52 The respondent submitted that the Court should be slow to curtail freedom of speech by allowing s 60 of the Act to be used to gag public discussion of matters of public concern. The concept of undue harassment could, in an appropriate case, cover verbal abuse or conduct falling well short of physical interaction. Indeed, the language of the section itself contemplates that the prohibition contained in the section encompasses more than the application of physical force.
53 However, remarks made during a radio broadcast accessible by a large part of the public would generally not generate a sufficiently direct connection between those remarks and the supply or possible supply of goods or services to a consumer as to constitute harassment or coercion in connection with such supply. Much more would usually be required.
54 There is nothing more relied upon in the current pleading. The supply focussed on by the applicant in her pleading is the supply of services under the lease. Even if that supply is properly characterised as a supply of services to a consumer, as the pleading currently stands, the remarks made in the 17 radio broadcasts relied upon do not have a sufficiently direct connection to that supply to constitute harassment or coercion in connection with that supply within the meaning of s 60.

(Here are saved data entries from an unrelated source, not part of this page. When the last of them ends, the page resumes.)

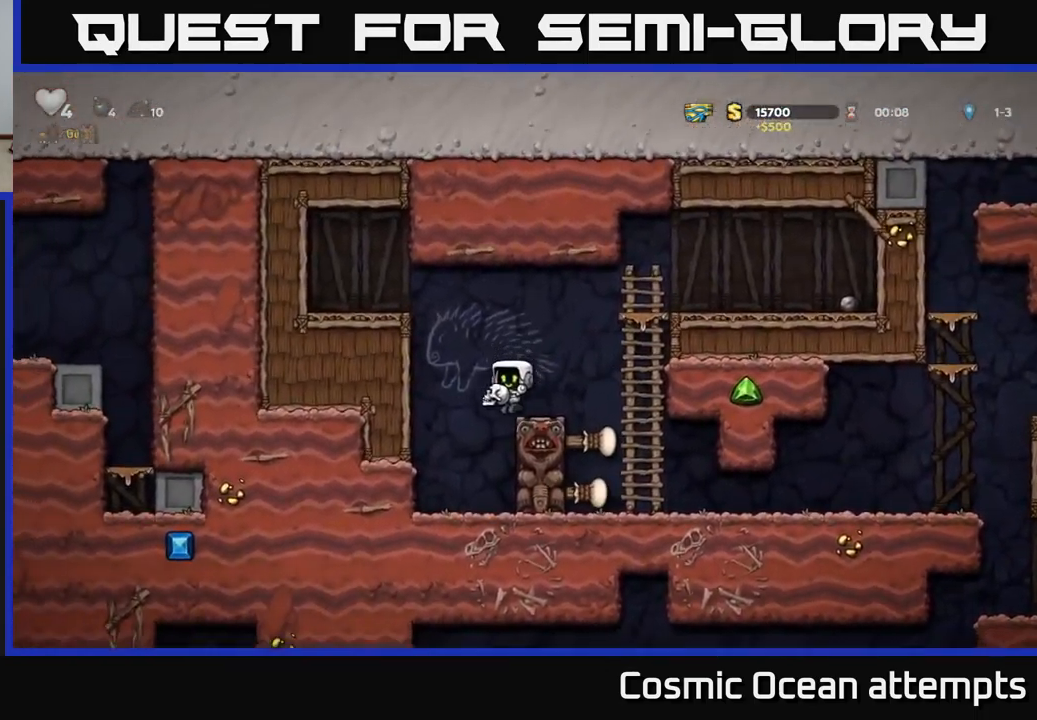
{"buttons": ["DPAD_LEFT"], "left_stick": "center", "events": [[67, "DPAD_LEFT", "down"], [100, "A", "down"], [383, "A", "up"]]}
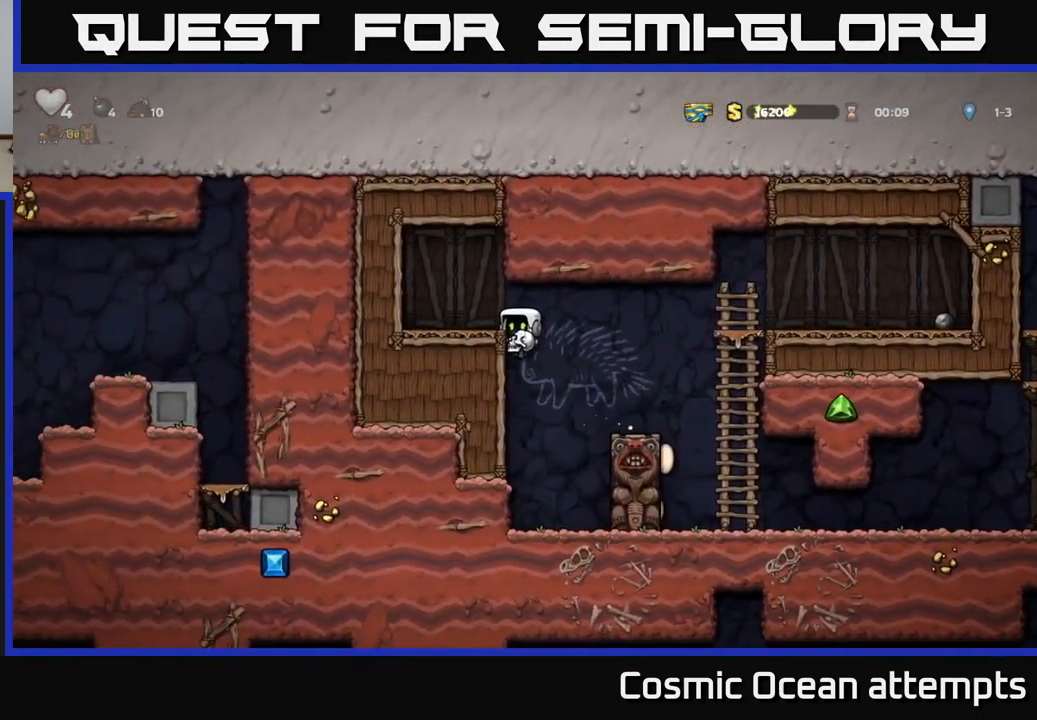
{"buttons": ["DPAD_RIGHT"], "left_stick": "center", "events": [[83, "A", "down"], [117, "DPAD_LEFT", "up"], [150, "DPAD_RIGHT", "down"], [217, "A", "up"]]}
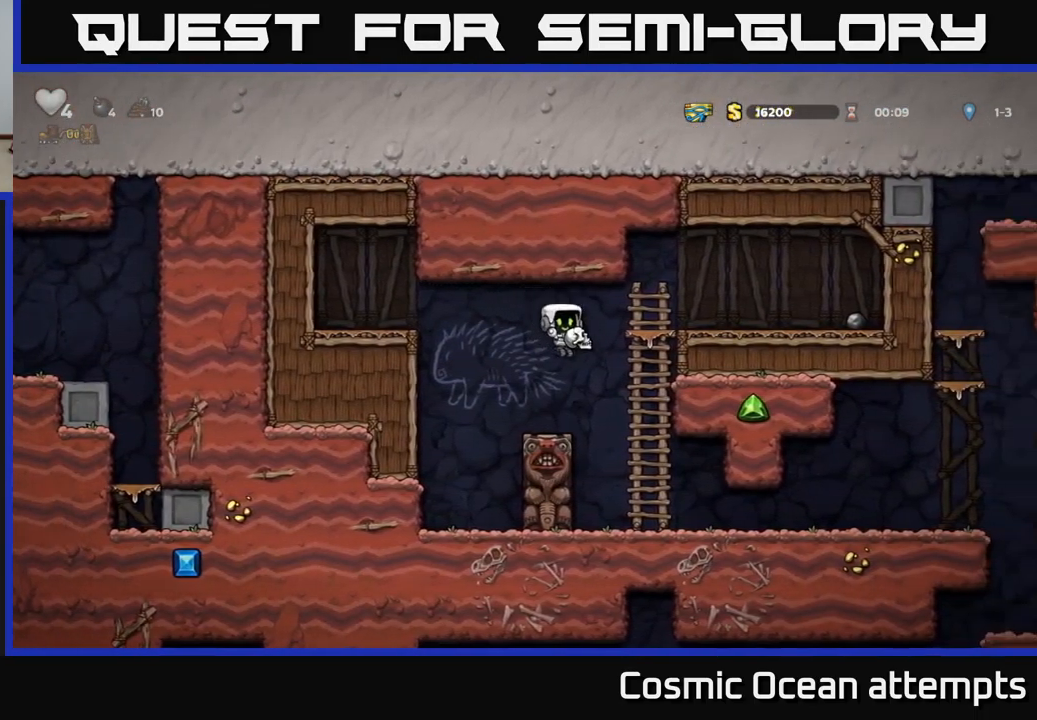
{"buttons": ["DPAD_RIGHT"], "left_stick": "center", "events": [[233, "DPAD_RIGHT", "up"], [283, "DPAD_DOWN", "down"], [300, "DPAD_RIGHT", "down"], [333, "DPAD_DOWN", "up"]]}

55 The applicant's pleaded case based upon s 60 of the Act is bound to fail and should be struck out. The potential s 60 case based upon the alleged harassment of customers is hopeless. I would not give leave to the applicant to re-plead her s 60 case so as to include a case based upon that subject matter. My present view is that the applicant would almost certainly be unable to plead a s 60 case based upon the undue harassment or coercion of the applicant herself or of GPT were I to grant leave to her to re-plead such a case. She did not seek leave to re-plead such a case and appeared to be content for the Court to proceed upon the basis that she had put her best foot forward in pars 5 and 6 of the Statement of Claim read with the particulars extracted at [19] above. In the circumstances, I propose not to give to the applicant leave to re-plead her s 60 case. This conclusion does not prevent the applicant from seeking to plead such a case in the future by seeking leave to amend her Statement of Claim were she minded and able to do so.
56 For these reasons, I propose to strike out pars 5 and 6 of the Statement of Claim and the following words in the heading to the Particulars on p 3 of the Statement of Claim, namely, "Breaches of Section 60 TPA". My intention in striking out that matter is to strike out the s 60 claims in their entirety.